In addition, we need to ensure that staff have the appropriate tools 
and resources to perform effectively, including training and 
development, travel funds, and technology. And when our staff perform 
well, they should be appropriately rewarded. 

Undertake critical investments. We are requesting funds to undertake 
critical investments that would allow us to implement technology 
improvements and streamline and re-engineer work processes to enhance 
the productivity and effectiveness of our staff, conduct essential 
investments that have been deferred as the result of funding 
constraints and cannot continue to be deferred, and implement responses 
to changing federal conditions, such as smart card technology. Also, 
during recent years, we reduced, deferred, and slowed the pace of 
critical upgrades (e.g., engagement and administrative process 
upgrades) and deferred nonessential administrative activities. In 
fiscal year 2008, we would like to have sufficient funding to take 
action to protect our current investments and continue to be a model 
agency and lead by example. 

Legislative authority. We are requesting legislation to establish a 
Board of Contract Appeals at GAO to adjudicate contract claims 
involving contracts awarded by legislative branch agencies. GAO has 
performed this function on an ad hoc basis over the years for appeals 
of claims from decisions of the Architect of the Capitol on contracts 
that it awards. Recently we have agreed to handle claims arising under 
Government Printing Office contracts. The legislative proposal would 
promote efficiency and predictability in the resolution of contractor 
and agency claims by consolidating such work in an established and 
experienced adjudicative component of GAO and would permit GAO to 
recover its costs of providing such adjudicative services from 
legislative branch users of such services. 

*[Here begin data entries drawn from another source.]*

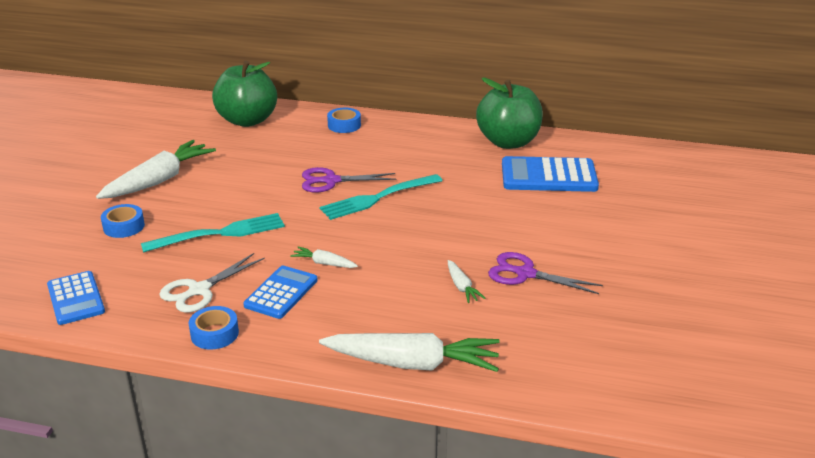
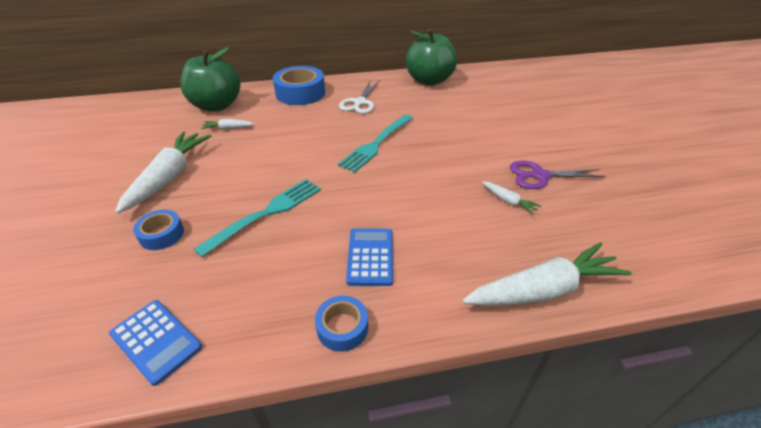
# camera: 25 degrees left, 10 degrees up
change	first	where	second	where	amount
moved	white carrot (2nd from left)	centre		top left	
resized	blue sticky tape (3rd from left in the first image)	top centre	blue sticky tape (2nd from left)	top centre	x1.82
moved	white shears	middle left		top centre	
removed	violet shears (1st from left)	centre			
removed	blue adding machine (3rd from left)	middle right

We also plan to request legislation that will assist GAO in performing 
its mission work and enhance our human capital policies, including 
addressing certain compensation and benefits issues of interest to our 
employees. While there are a number of important provisions, today I 
will only discuss several of the significant ones. Regarding provisions 
concerned with mission work, we have identified a number of legislative 
mandates that are either no longer meeting the purpose intended or 
should be performed by an entity other than GAO. We are working with 
the cognizant entities and the appropriate authorization and oversight 
committees to discuss the potential impact of legislative relief for 
these issues. 

Another provision would update the existing authority of the 
Comptroller General to administer oaths when appropriate for an audit 
or investigation. The Comptroller General has long had the authority to 
"administer oaths to witnesses when auditing and settling 
accounts".[Footnote 2] Because of the variety of audits and 
investigations GAO now performs, we propose the deletion of "when 
auditing and settling accounts" so that in those limited circumstances 
where appropriate, the Comptroller General may authorize the 
administration of oaths to witnesses. To keep the Congress apprized of 
difficulties we have interviewing agency personnel and obtaining agency 
views on matters related to ongoing mission work, we will suggest new 
reporting requirements. When agencies or other entities ignore a 
request by the Comptroller General to have personnel provide 
information under oath, make personnel available for interviews, or 
provide written answers to questions, the Comptroller General would 
report to the Congress as soon as practicable and also include such 
information in the annual report to the Congress. 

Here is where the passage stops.